▶ _Stored items_:

____________

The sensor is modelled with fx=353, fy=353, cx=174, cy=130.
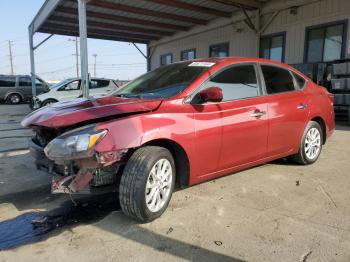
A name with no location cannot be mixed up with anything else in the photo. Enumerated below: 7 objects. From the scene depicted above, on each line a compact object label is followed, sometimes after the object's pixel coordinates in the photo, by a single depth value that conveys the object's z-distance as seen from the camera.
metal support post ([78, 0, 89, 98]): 9.10
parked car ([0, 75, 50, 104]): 21.69
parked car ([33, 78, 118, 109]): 14.06
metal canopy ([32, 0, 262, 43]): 13.38
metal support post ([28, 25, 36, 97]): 18.74
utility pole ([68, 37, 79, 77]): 62.45
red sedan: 3.12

____________

▶ _BRIEF_: Exactly the lines from the one containing "metal canopy ([32, 0, 262, 43]): 13.38" through the last line of the records are to be transcribed, both endpoints included.

▶ _SOLUTION FOR THIS EXERCISE_:
metal canopy ([32, 0, 262, 43]): 13.38
metal support post ([28, 25, 36, 97]): 18.74
utility pole ([68, 37, 79, 77]): 62.45
red sedan: 3.12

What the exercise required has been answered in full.